E chissà se il romanzo sarebbe stato davvero nelle corde di Renato Fucini. Certo la vita fece in modo di mettergli diversi bastoni tra le ruote. Mica per le grandi disgrazie. E' che per uno come lui scrivere era un percorso a ostacoli. I mille impegni del lavoro da funzionario dello Stato, le montagne di scartoffie, le pratiche da chiudere, gli articoli da scrivere, i manoscritti altrui da leggere, dovere di amicizia.
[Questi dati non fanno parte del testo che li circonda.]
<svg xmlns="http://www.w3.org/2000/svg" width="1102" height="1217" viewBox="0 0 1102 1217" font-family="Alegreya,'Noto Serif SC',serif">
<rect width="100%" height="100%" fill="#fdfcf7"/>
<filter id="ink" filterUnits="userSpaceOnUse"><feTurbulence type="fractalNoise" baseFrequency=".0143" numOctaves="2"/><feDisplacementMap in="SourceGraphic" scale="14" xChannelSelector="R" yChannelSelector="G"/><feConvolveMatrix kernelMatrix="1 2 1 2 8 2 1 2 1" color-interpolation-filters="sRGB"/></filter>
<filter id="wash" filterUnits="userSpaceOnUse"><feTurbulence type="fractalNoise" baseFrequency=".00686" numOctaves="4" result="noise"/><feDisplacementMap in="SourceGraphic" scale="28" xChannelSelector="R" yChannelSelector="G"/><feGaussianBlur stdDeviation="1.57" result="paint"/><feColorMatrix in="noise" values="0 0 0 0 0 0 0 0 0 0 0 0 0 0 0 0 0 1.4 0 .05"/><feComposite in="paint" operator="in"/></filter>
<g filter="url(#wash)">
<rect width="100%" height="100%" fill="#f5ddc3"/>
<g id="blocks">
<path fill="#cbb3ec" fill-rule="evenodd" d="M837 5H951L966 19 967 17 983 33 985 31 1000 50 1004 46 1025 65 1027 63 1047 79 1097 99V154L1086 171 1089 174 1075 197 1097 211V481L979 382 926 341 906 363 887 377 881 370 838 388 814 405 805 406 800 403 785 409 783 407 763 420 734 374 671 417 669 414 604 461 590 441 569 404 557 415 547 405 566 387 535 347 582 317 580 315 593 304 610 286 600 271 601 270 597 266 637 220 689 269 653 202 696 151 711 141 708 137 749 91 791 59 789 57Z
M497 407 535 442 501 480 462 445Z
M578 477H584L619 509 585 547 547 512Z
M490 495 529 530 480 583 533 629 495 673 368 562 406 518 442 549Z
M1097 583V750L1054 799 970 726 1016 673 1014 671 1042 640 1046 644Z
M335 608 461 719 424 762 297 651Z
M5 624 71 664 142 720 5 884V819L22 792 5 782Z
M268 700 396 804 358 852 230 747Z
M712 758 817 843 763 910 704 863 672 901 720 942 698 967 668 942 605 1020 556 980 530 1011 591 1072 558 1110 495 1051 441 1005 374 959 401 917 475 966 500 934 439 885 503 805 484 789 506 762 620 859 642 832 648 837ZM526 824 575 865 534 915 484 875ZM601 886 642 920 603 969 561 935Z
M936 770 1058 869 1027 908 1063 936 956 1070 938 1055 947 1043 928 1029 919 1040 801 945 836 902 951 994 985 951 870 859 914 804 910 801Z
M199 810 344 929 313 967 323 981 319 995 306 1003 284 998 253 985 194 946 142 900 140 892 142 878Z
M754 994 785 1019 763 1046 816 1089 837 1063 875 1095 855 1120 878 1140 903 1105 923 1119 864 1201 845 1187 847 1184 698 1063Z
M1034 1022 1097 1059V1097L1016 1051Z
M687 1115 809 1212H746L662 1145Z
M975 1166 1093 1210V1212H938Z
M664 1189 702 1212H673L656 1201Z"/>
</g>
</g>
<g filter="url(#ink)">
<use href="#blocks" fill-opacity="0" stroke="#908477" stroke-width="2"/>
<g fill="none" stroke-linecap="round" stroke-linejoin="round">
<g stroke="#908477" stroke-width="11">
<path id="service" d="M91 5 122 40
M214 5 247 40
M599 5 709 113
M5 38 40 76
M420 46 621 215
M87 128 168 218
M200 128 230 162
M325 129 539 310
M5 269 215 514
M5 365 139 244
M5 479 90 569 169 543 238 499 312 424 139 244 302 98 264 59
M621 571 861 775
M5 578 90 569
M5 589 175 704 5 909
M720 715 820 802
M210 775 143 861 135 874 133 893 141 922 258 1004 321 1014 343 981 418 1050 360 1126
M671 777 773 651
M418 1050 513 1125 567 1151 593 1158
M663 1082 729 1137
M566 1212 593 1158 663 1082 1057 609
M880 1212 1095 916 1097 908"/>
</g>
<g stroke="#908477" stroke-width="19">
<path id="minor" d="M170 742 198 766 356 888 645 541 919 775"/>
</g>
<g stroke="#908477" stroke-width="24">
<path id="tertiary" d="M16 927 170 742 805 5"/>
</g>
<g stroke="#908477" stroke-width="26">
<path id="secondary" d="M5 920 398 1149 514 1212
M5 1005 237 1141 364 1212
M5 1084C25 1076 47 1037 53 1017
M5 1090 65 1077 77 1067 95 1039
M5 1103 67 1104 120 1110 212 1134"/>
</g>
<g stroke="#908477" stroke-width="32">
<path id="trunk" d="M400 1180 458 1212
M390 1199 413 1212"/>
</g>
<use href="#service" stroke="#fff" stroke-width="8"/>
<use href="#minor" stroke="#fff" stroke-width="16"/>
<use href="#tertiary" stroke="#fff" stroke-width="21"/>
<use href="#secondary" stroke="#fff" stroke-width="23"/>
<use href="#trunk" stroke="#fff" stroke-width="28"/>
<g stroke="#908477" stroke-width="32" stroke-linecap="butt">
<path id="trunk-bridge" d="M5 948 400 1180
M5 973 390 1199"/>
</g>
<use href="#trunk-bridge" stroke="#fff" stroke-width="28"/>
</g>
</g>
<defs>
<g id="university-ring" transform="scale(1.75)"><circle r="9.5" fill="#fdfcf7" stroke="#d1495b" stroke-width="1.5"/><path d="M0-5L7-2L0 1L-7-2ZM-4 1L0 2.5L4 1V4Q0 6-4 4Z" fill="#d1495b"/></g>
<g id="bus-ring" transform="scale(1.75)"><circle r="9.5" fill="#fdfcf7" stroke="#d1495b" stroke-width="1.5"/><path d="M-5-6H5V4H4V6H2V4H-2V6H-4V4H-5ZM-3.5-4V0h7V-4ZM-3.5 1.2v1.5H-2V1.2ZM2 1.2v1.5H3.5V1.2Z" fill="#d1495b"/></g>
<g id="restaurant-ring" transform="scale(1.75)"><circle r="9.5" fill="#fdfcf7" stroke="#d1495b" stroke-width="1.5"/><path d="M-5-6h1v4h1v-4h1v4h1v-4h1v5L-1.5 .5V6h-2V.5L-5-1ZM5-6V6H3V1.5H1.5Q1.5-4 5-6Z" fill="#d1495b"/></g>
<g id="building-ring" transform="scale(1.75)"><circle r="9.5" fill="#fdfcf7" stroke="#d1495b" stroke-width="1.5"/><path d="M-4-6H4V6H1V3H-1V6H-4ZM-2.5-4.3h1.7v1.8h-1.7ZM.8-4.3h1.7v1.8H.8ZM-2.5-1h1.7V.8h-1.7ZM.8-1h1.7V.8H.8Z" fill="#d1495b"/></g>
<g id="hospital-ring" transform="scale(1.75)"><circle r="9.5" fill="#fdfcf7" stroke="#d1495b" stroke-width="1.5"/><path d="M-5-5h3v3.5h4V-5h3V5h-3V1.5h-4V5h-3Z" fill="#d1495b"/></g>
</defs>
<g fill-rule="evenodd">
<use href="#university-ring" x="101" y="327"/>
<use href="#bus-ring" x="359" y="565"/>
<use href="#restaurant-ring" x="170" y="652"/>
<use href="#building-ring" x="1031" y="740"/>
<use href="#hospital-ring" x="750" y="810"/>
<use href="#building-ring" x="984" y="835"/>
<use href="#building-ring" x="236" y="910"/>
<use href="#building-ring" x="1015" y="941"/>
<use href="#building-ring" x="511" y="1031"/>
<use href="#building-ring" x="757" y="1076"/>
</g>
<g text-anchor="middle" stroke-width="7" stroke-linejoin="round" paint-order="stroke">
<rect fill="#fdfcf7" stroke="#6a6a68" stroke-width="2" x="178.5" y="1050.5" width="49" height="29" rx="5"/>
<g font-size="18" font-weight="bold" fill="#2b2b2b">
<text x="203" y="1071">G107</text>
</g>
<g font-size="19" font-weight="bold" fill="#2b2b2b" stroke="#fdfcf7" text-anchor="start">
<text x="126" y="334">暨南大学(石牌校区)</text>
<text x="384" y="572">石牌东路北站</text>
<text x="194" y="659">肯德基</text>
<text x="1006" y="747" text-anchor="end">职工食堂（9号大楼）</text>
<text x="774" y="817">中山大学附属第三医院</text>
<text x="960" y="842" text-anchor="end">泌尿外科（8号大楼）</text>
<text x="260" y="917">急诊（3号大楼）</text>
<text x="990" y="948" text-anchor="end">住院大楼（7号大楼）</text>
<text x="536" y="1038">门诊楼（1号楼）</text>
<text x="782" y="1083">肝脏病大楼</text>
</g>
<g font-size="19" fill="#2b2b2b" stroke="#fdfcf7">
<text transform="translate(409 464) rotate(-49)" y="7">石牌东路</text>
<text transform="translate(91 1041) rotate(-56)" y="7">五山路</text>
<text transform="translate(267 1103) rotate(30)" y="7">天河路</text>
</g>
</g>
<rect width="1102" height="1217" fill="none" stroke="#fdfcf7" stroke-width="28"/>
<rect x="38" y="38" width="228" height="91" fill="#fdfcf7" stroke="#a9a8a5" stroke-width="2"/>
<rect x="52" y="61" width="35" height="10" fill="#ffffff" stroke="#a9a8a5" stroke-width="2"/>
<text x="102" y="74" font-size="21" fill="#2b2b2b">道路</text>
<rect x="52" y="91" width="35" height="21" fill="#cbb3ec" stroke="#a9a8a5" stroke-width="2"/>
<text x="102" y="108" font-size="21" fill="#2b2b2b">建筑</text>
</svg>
Alla mia porta è una processione che non resta di gente.... me lo bisbigliano da vicino, e me lo urlano da lontano maestri di musica per il libretto, editori per il libro, il fascicolo A per l'articolo, il giornale B per la recensione, la rivista C per la novella, quello per la prefazione, quell'altro per un'occhiata al nuovo scritto, Tizio per l'epigrafe, Caio per l'epitalamio... E come se questo non bastasse, dolci e continui lamenti d'amici, perché non scrivo e non rispondo...
E la consapevolezza che di scrittura non si vive. Che per vivere uno come lui deve fare molto l'Ispettore. Che il tempo manca e che l'energie non si inventano.
Scrivo anche troppo, ma non quello che vorrei perché quello che vorrei non mi darebbe quello di cui ho bisogno.
Il tempo che manca, l'energie che si dileguano, i romanzi che non ci saranno.